• [Testo in esame]

+++

GRAN TORINO
REGIA: Clint Eastwood
SCENEGGIATURA: Nick Schenk
CAST: Clint Eastwood, Bee Vang, Ahney Her
ANNO: 2008
GRAN TORINO
REGIA: Clint Eastwood
SCENEGGIATURA: Nick Schenk
CAST: Clint Eastwood, Bee Vang, Ahney Her
ANNO: 2008
A cura di Pierre Hombrebueno
IL FILM DEFINITIVO
Non ci azzardiamo (ancora) a dire che Gran Torino sia il miglior film mai fatto da Clint Eastwood, troppe pippe cinefiliche – sogni impressi in momenti emotivi – disegni astrali e concettuali totalmente fanaticizza(n)ti – nonché il flash dell’appena vissuto, la folgorazione dell’ultimo disegno che forse si compie (per poi re-iniziare a vivere e a pulsare dentro noi, coeurs cinephiles), calmateci perché qua potremmo dire tutto (e sarebbe tutto giusto, senza possibilità di errore, Clint non sbaglia mai, Clint non è un genio: è posseduto dal genio), ma per ora congeliamo un attimino ogni plausibile scala qualitativa, giochino fantacinematico che al momento (ma solo al momento) non c’interessa (nonostante ci siano tutte le premesse e le promesse, ci sono sempre col Clint). Quello che c’è da dire è che Gran Torino è il suo film più definitivo, quello che più di ogni altro, porta avanti le sue idee (di Cinema, di Mondo) condensandole in un unico prodotto e scorrimento emotivo d’immagini in 2 ore di durata. Gran Torino come essenza dell’Eastwoodianità più diretta e palpabile, capace di unire quasi 40 anni di carriera in un tetto mai così ospitale e nel contempo maledettamente toccante ed introspettivo.

+++

Testi sorgente di documenti formattati:

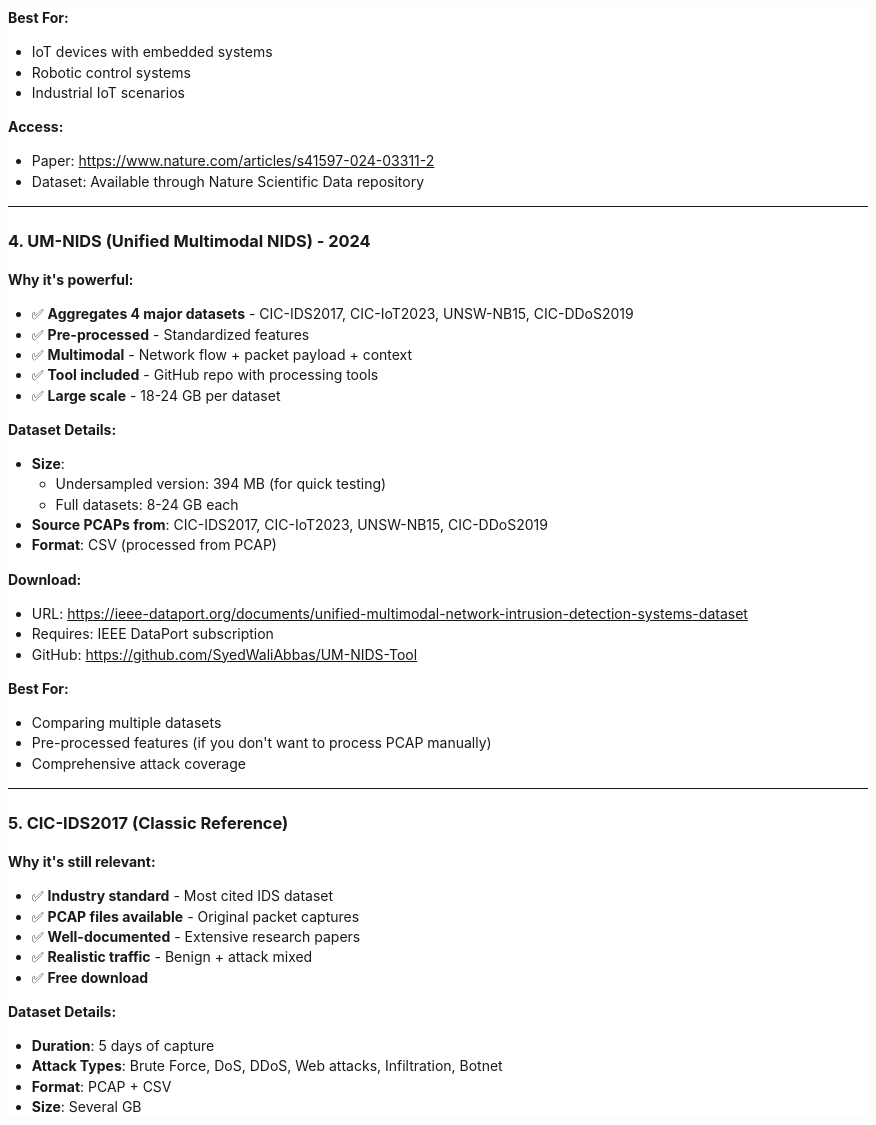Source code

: **Best For:**
- IoT devices with embedded systems
- Robotic control systems
- Industrial IoT scenarios

**Access:**
- Paper: https://www.nature.com/articles/s41597-024-03311-2
- Dataset: Available through Nature Scientific Data repository

---

### 4. **UM-NIDS** (Unified Multimodal NIDS) - 2024

**Why it's powerful:**
- ✅ **Aggregates 4 major datasets** - CIC-IDS2017, CIC-IoT2023, UNSW-NB15, CIC-DDoS2019
- ✅ **Pre-processed** - Standardized features
- ✅ **Multimodal** - Network flow + packet payload + context
- ✅ **Tool included** - GitHub repo with processing tools
- ✅ **Large scale** - 18-24 GB per dataset

**Dataset Details:**
- **Size**:
  - Undersampled version: 394 MB (for quick testing)
  - Full datasets: 8-24 GB each
- **Source PCAPs from**: CIC-IDS2017, CIC-IoT2023, UNSW-NB15, CIC-DDoS2019
- **Format**: CSV (processed from PCAP)

**Download:**
- URL: https://ieee-dataport.org/documents/unified-multimodal-network-intrusion-detection-systems-dataset
- Requires: IEEE DataPort subscription
- GitHub: https://github.com/SyedWaliAbbas/UM-NIDS-Tool

**Best For:**
- Comparing multiple datasets
- Pre-processed features (if you don't want to process PCAP manually)
- Comprehensive attack coverage

---

### 5. **CIC-IDS2017** (Classic Reference)

**Why it's still relevant:**
- ✅ **Industry standard** - Most cited IDS dataset
- ✅ **PCAP files available** - Original packet captures
- ✅ **Well-documented** - Extensive research papers
- ✅ **Realistic traffic** - Benign + attack mixed
- ✅ **Free download**

**Dataset Details:**
- **Duration**: 5 days of capture
- **Attack Types**: Brute Force, DoS, DDoS, Web attacks, Infiltration, Botnet
- **Format**: PCAP + CSV
- **Size**: Several GB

+++

• [Obiettivo del compito] Per favore, riscrivi in forma più breve il paragrafo del testo su Gran Torino che inizia con «Non ci azzardiamo (ancora)», conservandone i fatti principali. Questi dati non sono necessari.

• [Area di risposta] Il testo non si spinge ancora a definire Gran Torino il miglior film di Clint Eastwood e per ora mette da parte ogni classifica qualitativa. Sostiene però che sia il suo film più definitivo. Più di ogni altro porta avanti le sue idee di Cinema e di Mondo, condensandole in 2 ore di immagini. Gran Torino viene presentato come l'essenza più diretta e palpabile dell'Eastwoodianità, capace di riunire quasi 40 anni di carriera in un'opera ospitale, toccante e introspettiva.